Chicken Scarpariello with Sausage
A fabulous, flavorful one pan entree that will tantalize your taste buds!
- Prep Time: 20 mins
- Cook Time: 40 mins
- Total Time: 1 hour
- Yield: 6 servings 1x
- Category: Entree, Chicken
- Method: Sauteing, Simmering
- Cuisine: Italian-American, American
- 6 bone in chicken breasts
- Kosher salt to taste
- Olive oil
- 2 cloves garlic, peeled and chopped
- 1 pound mild Italian sausage links, sliced
- 1 tablespoon red wine vinegar
- 1 cup dry white wine
- 1 cup chicken stock
- 1 jar piquillo peppers, drained ( 7.75 ounces)
- 1 teaspoon soy sauce
- 3 sprigs fresh rosemary plus more to garnish if desired
- Generously season the chicken breasts with kosher salt. Heat 2-3 tablespoons olive oil in a large saute pan and brown the chicken over medium-high heat. Remove to a platter.

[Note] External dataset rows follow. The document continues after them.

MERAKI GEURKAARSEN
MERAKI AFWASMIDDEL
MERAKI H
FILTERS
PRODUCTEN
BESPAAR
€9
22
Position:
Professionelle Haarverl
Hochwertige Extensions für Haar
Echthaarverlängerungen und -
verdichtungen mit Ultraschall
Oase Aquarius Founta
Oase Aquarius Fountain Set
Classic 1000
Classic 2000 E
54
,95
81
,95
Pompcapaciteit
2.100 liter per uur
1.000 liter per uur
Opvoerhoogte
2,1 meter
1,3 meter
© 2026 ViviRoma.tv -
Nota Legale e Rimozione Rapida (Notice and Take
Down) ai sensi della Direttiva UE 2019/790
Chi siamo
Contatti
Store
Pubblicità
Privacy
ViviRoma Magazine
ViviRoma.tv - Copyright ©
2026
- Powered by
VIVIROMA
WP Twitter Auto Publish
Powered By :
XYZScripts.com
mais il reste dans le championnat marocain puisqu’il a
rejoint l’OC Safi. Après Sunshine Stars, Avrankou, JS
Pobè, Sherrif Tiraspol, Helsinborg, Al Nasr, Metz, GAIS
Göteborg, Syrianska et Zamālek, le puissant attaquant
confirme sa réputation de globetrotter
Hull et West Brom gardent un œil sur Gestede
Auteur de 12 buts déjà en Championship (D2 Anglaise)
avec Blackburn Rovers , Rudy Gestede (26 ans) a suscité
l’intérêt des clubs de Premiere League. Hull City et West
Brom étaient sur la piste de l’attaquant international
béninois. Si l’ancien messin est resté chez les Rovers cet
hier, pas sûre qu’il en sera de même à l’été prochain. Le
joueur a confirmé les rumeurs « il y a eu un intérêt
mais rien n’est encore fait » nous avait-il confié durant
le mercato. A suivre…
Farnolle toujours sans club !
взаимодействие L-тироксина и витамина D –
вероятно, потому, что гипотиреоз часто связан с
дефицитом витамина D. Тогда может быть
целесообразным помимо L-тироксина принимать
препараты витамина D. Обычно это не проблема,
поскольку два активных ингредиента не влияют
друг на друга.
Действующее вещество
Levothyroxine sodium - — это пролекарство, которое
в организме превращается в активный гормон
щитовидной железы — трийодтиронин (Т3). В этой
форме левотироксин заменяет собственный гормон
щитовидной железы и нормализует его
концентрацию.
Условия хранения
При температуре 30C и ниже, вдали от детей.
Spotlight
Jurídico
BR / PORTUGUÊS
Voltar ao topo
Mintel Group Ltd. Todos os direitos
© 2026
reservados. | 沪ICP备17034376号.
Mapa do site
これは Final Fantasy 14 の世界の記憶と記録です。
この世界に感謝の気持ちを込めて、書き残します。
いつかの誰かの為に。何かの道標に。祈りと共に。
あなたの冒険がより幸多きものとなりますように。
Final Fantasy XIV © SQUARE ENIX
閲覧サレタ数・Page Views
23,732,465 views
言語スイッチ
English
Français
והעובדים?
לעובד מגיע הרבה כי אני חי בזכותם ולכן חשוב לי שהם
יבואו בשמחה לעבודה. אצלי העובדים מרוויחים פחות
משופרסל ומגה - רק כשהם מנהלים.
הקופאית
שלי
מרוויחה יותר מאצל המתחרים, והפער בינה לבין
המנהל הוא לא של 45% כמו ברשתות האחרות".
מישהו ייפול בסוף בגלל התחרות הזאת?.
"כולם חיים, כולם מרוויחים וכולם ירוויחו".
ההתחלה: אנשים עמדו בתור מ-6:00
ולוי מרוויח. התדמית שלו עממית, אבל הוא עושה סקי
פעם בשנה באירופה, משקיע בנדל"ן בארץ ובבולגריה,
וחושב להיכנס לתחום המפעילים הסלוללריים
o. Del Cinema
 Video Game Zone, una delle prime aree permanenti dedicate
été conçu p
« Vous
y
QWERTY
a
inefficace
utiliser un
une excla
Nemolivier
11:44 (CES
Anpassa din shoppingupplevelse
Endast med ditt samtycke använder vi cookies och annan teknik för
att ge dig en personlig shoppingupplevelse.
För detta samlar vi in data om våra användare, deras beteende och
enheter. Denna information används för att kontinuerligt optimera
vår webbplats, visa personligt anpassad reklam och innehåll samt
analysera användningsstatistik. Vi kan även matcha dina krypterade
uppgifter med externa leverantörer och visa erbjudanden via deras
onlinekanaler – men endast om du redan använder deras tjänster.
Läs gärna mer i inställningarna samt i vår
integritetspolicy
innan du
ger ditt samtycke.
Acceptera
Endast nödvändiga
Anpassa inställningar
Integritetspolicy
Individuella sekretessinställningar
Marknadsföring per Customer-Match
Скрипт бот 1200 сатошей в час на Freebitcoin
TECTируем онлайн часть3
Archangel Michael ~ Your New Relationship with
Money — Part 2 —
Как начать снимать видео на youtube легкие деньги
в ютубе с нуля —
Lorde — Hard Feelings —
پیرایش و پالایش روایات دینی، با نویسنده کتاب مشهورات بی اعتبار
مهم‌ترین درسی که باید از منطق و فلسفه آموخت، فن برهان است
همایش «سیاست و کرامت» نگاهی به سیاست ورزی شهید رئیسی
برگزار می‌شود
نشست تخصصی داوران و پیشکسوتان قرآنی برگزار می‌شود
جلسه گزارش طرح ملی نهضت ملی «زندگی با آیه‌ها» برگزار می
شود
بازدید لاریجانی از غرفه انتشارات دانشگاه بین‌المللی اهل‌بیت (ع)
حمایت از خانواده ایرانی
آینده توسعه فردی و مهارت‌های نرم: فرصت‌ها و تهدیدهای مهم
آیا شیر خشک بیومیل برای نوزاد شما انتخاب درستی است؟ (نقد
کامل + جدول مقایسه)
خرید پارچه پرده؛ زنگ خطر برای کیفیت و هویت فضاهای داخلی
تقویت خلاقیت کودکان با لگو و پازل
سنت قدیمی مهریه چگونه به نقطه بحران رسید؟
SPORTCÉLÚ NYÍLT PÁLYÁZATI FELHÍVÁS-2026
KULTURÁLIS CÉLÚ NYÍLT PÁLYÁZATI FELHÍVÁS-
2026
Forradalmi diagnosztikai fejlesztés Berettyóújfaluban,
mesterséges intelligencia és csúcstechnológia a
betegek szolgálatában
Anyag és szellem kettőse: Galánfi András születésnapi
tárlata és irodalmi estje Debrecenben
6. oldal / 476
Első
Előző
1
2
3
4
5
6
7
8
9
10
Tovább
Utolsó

- Brown the sausage, then remove to the platter with the chicken. Then lower the heat and add the garlic and cook until fragrant. Add the vinegar, wine, chicken stock, peppers, soy sauce and rosemary. Bring liquid to a boil, add the chicken, sausage and any accumulated juices back to the pan and simmer until the sauce is reduced by half and chicken is cooked. You may want to put the lid on to finish cooking if the chicken needs more cooking time.
- Serve chicken, sausage and peppers with a drizzle of sauce and garnish with rosemary.